*** Opening of Data supplied ***

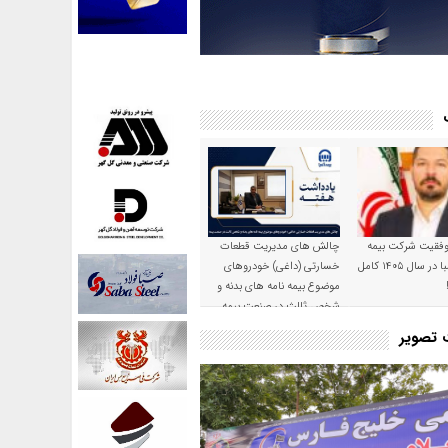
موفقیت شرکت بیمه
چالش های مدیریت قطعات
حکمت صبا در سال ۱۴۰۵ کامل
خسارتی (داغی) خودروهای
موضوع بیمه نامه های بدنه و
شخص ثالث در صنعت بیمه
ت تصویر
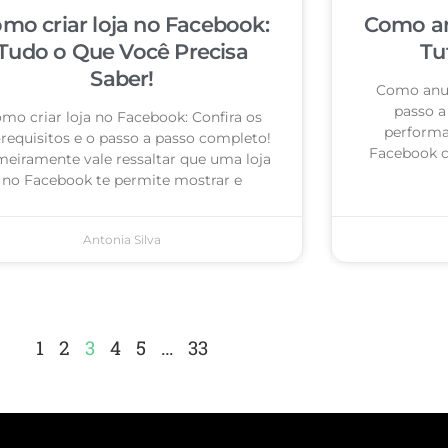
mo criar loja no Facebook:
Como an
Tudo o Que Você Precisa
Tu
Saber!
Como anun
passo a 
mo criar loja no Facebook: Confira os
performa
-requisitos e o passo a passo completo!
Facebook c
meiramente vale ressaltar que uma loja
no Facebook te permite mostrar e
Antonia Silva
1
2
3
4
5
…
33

*** Close of Data supplied ***

◆ **Exercise instructions**:
Render every line of text in the material above as a JSON list of strings, one string per line, skipping blank lines. Leave the pictures out of your answer.

◆ **Written solution**:
[
  "موفقیت شرکت بیمه",
  "چالش های مدیریت قطعات",
  "حکمت صبا در سال ۱۴۰۵ کامل",
  "خسارتی (داغی) خودروهای",
  "موضوع بیمه نامه های بدنه و",
  "شخص ثالث در صنعت بیمه",
  "ت تصویر",
  "mo criar loja no Facebook:",
  "Como an",
  "Tudo o Que Você Precisa",
  "Tu",
  "Saber!",
  "Como anun",
  "passo a ",
  "mo criar loja no Facebook: Confira os",
  "performa",
  "-requisitos e o passo a passo completo!",
  "Facebook c",
  "meiramente vale ressaltar que uma loja",
  "no Facebook te permite mostrar e",
  "Antonia Silva",
  "1",
  "2",
  "3",
  "4",
  "5",
  "…",
  "33"
]